*** Data for processing ***

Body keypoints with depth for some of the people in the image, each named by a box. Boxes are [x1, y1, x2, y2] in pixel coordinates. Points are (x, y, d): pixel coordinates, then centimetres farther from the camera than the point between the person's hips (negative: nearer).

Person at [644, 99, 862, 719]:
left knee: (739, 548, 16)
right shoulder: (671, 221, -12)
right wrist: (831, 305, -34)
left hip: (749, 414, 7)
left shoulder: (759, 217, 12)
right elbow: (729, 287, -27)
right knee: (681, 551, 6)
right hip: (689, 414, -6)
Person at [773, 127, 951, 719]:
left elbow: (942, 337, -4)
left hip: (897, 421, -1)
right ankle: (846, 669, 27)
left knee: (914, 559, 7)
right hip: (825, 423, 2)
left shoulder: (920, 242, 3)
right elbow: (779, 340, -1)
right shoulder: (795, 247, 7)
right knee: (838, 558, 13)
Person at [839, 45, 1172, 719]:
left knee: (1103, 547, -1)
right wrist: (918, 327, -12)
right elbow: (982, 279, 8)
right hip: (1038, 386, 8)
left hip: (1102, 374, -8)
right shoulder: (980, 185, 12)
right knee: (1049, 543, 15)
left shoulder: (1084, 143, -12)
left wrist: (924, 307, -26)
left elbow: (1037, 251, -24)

***
*** Data for processing ***

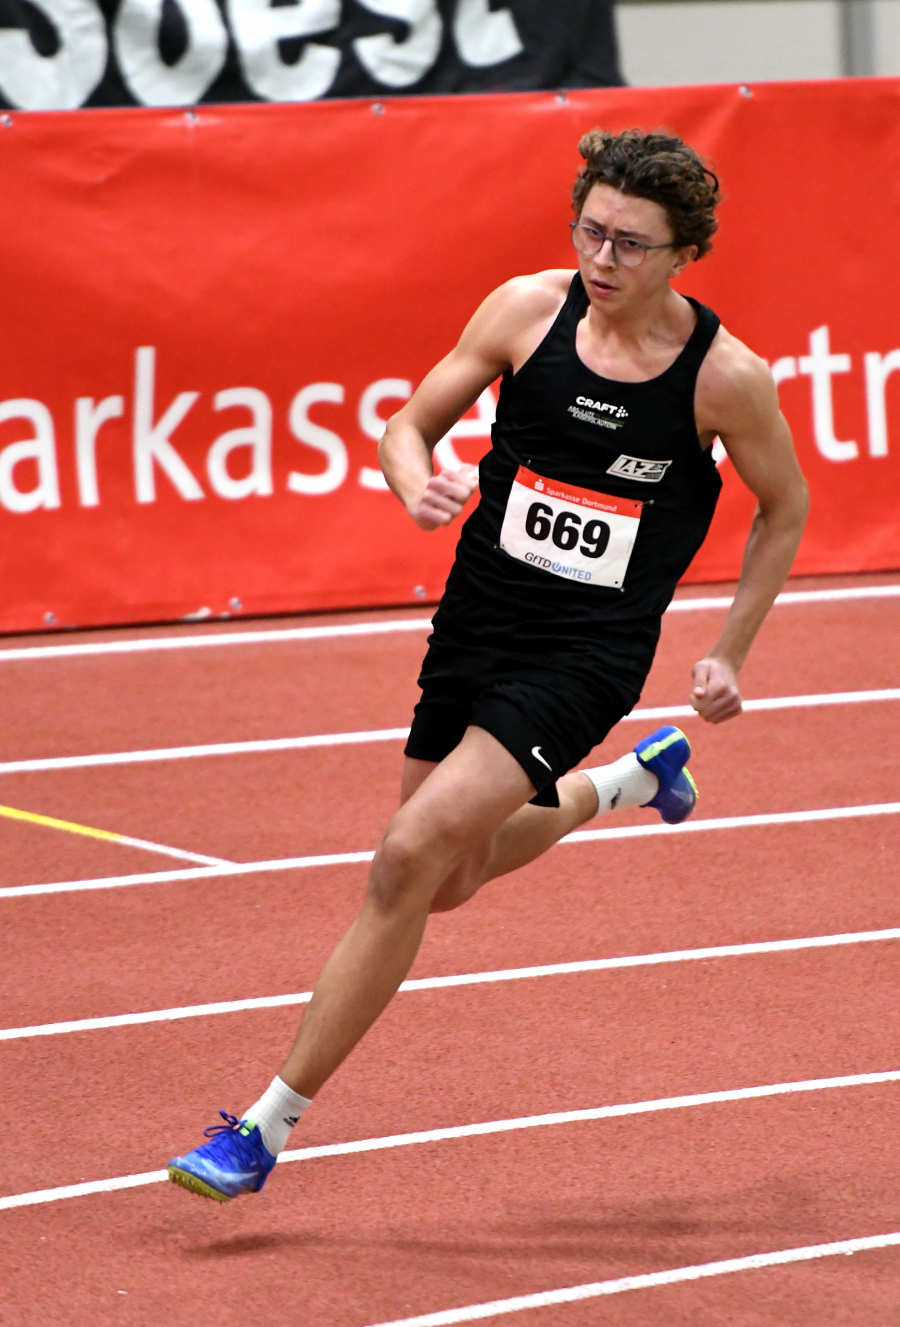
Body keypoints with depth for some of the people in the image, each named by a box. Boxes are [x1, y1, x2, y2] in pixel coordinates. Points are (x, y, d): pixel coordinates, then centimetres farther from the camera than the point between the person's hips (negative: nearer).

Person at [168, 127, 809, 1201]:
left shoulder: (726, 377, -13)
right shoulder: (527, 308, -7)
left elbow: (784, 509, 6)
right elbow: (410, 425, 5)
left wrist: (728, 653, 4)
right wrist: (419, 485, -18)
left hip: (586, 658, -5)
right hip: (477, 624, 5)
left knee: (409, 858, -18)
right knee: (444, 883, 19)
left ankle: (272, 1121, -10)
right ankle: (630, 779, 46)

***

## Exercise details
One stretch of the lines above is wanted, from the line that contains "right elbow: (982, 279, 8)" through the line that contains "left elbow: (1037, 251, -24)". Output it exactly.

## Answer to the exercise
right elbow: (982, 279, 8)
right hip: (1038, 386, 8)
left hip: (1102, 374, -8)
right shoulder: (980, 185, 12)
right knee: (1049, 543, 15)
left shoulder: (1084, 143, -12)
left wrist: (924, 307, -26)
left elbow: (1037, 251, -24)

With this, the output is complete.